*Task inputs*
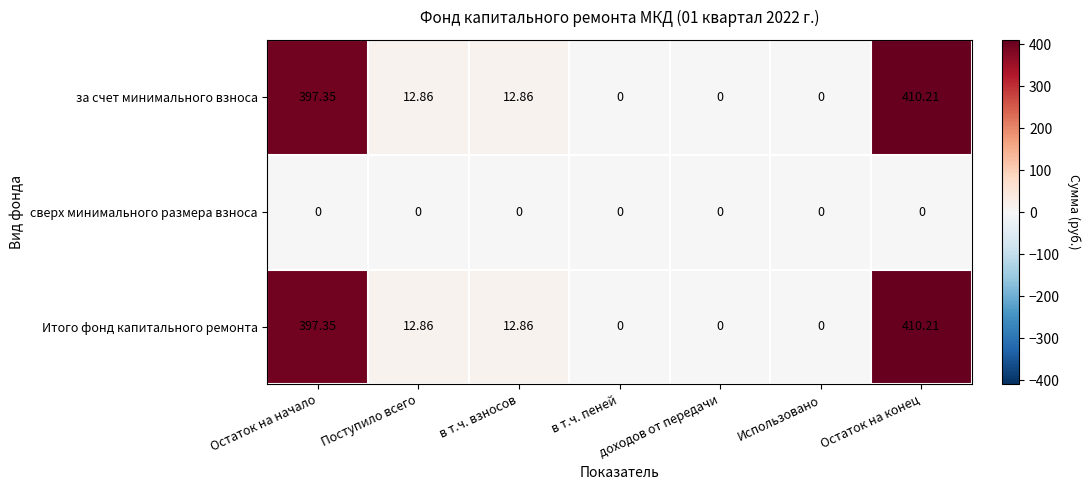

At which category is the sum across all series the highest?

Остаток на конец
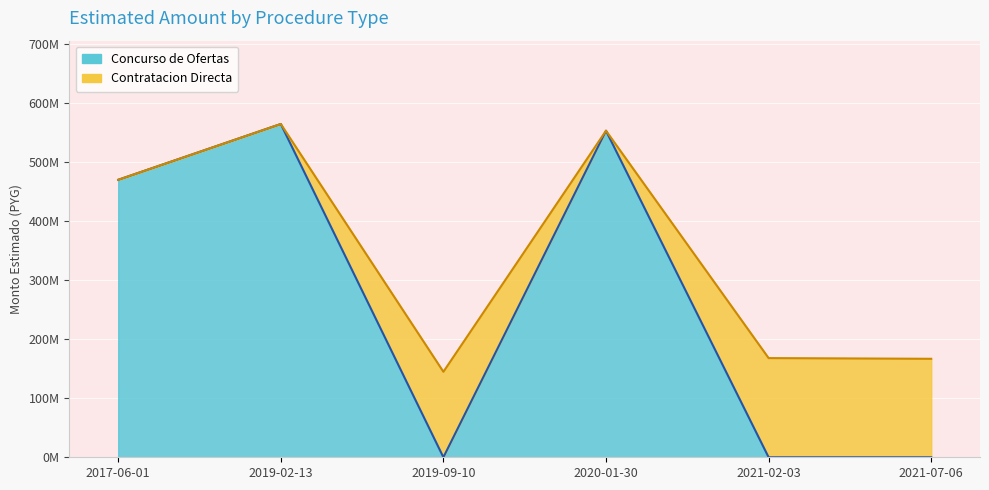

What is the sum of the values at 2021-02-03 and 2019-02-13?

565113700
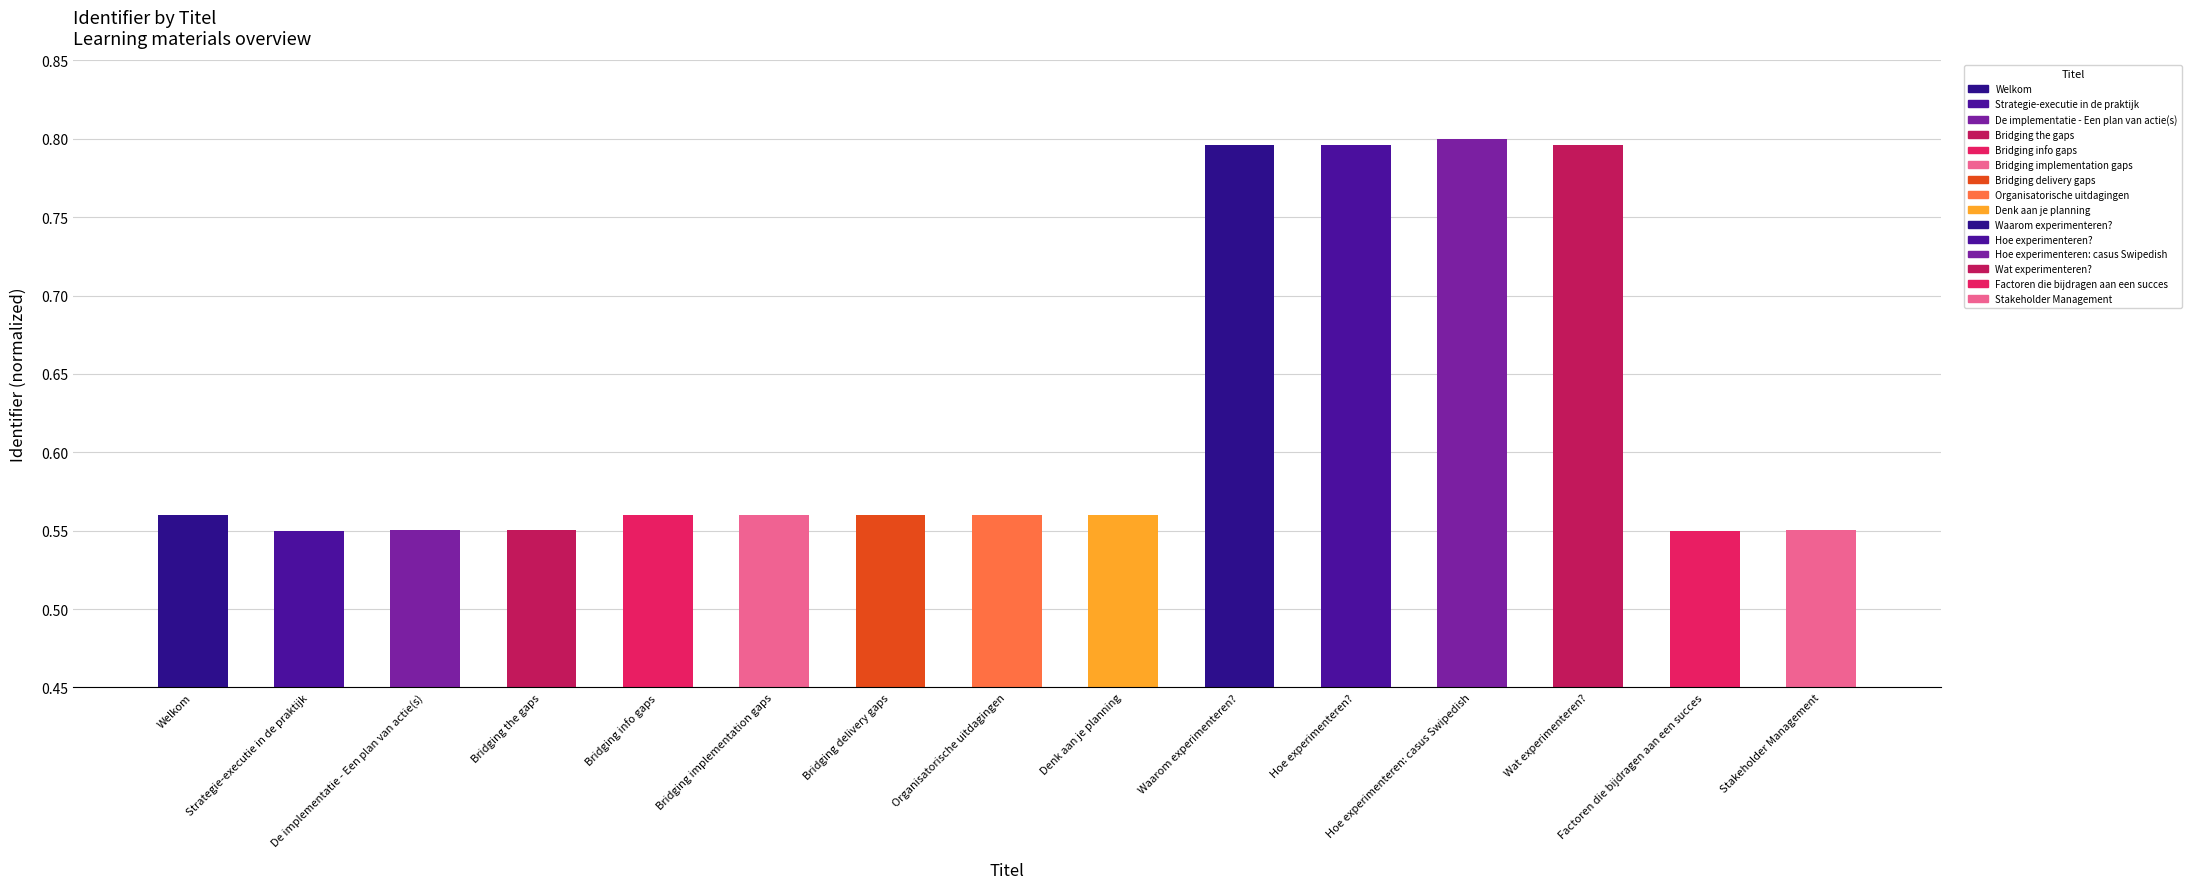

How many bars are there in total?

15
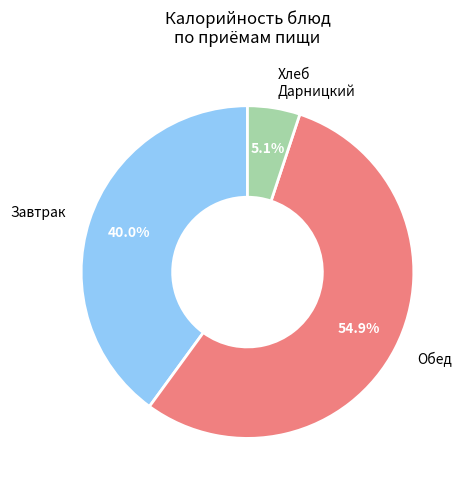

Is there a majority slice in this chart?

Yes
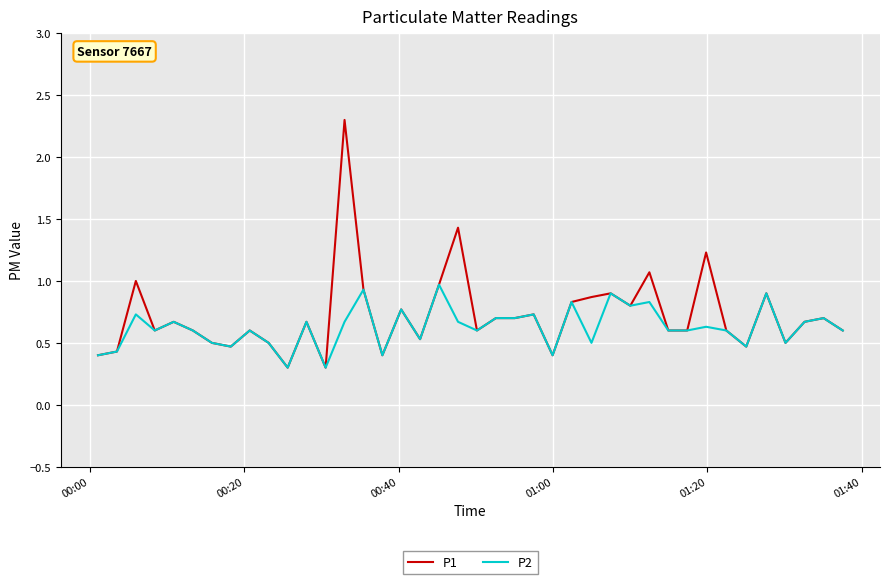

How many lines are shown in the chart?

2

---

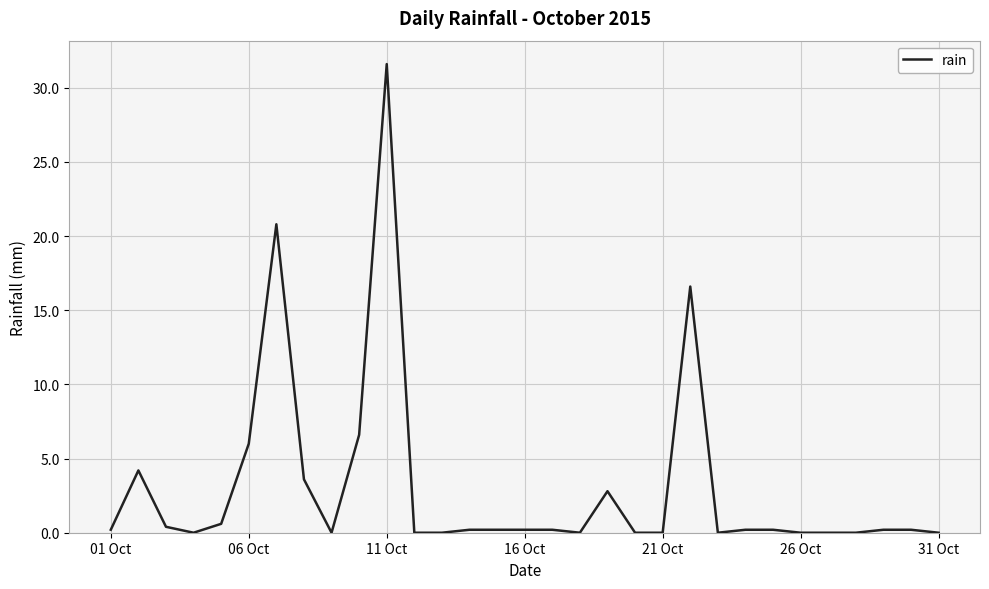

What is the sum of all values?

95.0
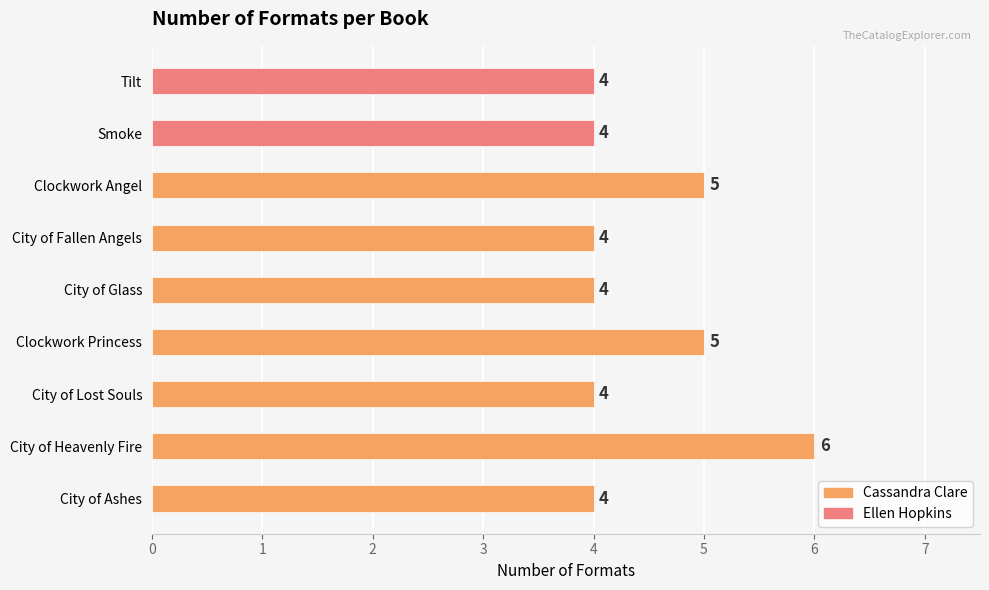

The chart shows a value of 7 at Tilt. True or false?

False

*Exercise directions*
Count how many lines in the records contain the string "there", treating uppercase and lowercase letters as different. Reply with the number only.

*Solution to this problem*
2